— Start GIVEN DATA —
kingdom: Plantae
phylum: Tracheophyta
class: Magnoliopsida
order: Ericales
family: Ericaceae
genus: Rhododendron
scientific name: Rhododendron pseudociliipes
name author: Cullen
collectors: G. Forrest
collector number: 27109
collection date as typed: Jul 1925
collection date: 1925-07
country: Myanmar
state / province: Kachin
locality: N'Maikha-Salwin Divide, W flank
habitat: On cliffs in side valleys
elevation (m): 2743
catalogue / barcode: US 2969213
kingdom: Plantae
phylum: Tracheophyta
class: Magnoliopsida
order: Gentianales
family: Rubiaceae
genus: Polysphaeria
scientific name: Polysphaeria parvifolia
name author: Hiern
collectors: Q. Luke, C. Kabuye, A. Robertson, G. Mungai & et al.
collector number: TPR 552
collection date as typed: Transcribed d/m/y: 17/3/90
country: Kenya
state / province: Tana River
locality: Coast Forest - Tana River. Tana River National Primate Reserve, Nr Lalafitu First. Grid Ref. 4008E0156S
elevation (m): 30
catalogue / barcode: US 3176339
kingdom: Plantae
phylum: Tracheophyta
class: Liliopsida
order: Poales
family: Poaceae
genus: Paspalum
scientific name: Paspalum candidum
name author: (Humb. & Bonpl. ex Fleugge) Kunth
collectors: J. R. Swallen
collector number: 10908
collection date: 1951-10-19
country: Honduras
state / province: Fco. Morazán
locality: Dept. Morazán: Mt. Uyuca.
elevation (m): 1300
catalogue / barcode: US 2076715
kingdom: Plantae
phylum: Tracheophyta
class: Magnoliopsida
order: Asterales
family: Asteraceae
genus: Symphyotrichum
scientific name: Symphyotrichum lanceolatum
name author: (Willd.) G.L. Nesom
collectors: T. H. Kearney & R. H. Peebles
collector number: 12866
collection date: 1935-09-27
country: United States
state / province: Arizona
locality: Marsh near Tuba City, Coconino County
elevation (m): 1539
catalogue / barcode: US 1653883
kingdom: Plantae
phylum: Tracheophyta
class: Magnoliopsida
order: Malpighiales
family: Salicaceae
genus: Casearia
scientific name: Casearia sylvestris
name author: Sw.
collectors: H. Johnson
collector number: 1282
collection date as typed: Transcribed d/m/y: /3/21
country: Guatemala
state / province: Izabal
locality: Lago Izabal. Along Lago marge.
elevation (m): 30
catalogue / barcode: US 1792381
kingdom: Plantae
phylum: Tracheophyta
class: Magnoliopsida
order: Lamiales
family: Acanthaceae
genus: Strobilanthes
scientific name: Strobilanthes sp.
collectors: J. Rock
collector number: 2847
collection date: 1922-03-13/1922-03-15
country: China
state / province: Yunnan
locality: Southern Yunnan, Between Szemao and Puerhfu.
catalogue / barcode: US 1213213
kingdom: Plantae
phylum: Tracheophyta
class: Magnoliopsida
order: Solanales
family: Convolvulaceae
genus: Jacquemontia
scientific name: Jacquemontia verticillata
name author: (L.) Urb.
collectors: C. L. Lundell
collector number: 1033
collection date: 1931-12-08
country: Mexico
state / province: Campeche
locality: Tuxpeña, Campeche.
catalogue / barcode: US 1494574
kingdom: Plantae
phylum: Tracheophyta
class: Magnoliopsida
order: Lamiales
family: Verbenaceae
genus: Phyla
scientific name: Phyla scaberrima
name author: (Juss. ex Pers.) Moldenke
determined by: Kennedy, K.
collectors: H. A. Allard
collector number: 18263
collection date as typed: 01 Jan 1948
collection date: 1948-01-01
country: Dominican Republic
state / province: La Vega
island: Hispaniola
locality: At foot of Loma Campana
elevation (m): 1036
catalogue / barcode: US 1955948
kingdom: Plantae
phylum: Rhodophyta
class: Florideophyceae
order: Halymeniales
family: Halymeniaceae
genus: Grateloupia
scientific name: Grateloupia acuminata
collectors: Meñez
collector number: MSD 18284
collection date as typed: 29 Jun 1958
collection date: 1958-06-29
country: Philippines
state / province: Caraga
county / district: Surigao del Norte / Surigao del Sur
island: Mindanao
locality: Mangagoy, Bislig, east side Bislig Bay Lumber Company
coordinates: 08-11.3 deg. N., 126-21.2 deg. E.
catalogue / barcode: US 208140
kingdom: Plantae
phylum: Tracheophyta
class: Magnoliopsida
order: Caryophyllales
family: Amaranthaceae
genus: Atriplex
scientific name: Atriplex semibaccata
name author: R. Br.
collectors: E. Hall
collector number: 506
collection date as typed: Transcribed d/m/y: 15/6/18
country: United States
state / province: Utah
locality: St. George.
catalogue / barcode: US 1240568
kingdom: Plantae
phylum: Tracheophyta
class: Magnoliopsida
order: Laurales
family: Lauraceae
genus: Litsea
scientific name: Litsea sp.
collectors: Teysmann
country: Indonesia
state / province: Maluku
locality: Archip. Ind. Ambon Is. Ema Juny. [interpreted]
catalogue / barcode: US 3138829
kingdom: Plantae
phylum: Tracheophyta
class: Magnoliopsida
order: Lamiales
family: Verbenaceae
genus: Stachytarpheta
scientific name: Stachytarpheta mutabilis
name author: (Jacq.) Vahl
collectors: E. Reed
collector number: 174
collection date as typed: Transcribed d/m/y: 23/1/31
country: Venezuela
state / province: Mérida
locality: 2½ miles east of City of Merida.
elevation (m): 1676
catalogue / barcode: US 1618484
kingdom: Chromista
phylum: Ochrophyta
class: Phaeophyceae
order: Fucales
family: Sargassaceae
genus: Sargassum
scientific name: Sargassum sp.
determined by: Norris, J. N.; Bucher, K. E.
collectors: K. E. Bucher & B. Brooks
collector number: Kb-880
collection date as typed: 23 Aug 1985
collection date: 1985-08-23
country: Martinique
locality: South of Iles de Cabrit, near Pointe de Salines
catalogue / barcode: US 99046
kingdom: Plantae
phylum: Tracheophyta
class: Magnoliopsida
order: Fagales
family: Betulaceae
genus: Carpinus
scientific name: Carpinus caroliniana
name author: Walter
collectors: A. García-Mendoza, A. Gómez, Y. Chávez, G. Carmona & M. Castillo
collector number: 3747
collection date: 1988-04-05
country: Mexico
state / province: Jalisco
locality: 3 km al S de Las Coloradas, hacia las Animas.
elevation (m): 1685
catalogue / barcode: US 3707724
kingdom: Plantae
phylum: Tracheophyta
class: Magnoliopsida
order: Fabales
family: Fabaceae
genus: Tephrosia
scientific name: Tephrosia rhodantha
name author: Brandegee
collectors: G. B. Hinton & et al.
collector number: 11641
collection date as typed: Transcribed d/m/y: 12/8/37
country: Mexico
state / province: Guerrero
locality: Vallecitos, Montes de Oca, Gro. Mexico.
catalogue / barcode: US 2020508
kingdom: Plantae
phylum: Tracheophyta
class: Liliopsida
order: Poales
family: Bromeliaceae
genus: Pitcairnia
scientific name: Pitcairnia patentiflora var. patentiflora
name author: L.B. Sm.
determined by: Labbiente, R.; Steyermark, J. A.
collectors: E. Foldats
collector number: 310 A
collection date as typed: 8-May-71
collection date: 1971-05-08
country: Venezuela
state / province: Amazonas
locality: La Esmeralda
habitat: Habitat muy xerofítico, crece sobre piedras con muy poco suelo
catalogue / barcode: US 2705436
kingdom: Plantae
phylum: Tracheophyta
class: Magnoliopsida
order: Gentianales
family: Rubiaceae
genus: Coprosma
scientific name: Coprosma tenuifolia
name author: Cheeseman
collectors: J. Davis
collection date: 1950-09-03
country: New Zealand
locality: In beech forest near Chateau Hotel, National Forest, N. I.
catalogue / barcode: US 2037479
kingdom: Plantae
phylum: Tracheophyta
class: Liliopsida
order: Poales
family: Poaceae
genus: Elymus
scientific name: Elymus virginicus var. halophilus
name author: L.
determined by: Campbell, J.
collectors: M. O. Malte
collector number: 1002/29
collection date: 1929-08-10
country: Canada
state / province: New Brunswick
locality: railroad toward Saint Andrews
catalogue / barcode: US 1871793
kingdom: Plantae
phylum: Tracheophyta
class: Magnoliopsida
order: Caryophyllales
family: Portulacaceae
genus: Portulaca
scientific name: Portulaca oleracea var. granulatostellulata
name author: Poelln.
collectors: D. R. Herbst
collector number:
— End GIVEN DATA —
**EXERCISE DESCRIPTION**
Set out the lines from the one containing "collectors: E. Foldats" through the final line of the records as a JSON list of strings, with one string per line and any blank lines omitted.

**EXERCISE OUTPUT**
[
  "collectors: E. Foldats",
  "collector number: 310 A",
  "collection date as typed: 8-May-71",
  "collection date: 1971-05-08",
  "country: Venezuela",
  "state / province: Amazonas",
  "locality: La Esmeralda",
  "habitat: Habitat muy xerofítico, crece sobre piedras con muy poco suelo",
  "catalogue / barcode: US 2705436",
  "kingdom: Plantae",
  "phylum: Tracheophyta",
  "class: Magnoliopsida",
  "order: Gentianales",
  "family: Rubiaceae",
  "genus: Coprosma",
  "scientific name: Coprosma tenuifolia",
  "name author: Cheeseman",
  "collectors: J. Davis",
  "collection date: 1950-09-03",
  "country: New Zealand",
  "locality: In beech forest near Chateau Hotel, National Forest, N. I.",
  "catalogue / barcode: US 2037479",
  "kingdom: Plantae",
  "phylum: Tracheophyta",
  "class: Liliopsida",
  "order: Poales",
  "family: Poaceae",
  "genus: Elymus",
  "scientific name: Elymus virginicus var. halophilus",
  "name author: L.",
  "determined by: Campbell, J.",
  "collectors: M. O. Malte",
  "collector number: 1002/29",
  "collection date: 1929-08-10",
  "country: Canada",
  "state / province: New Brunswick",
  "locality: railroad toward Saint Andrews",
  "catalogue / barcode: US 1871793",
  "kingdom: Plantae",
  "phylum: Tracheophyta",
  "class: Magnoliopsida",
  "order: Caryophyllales",
  "family: Portulacaceae",
  "genus: Portulaca",
  "scientific name: Portulaca oleracea var. granulatostellulata",
  "name author: Poelln.",
  "collectors: D. R. Herbst",
  "collector number:"
]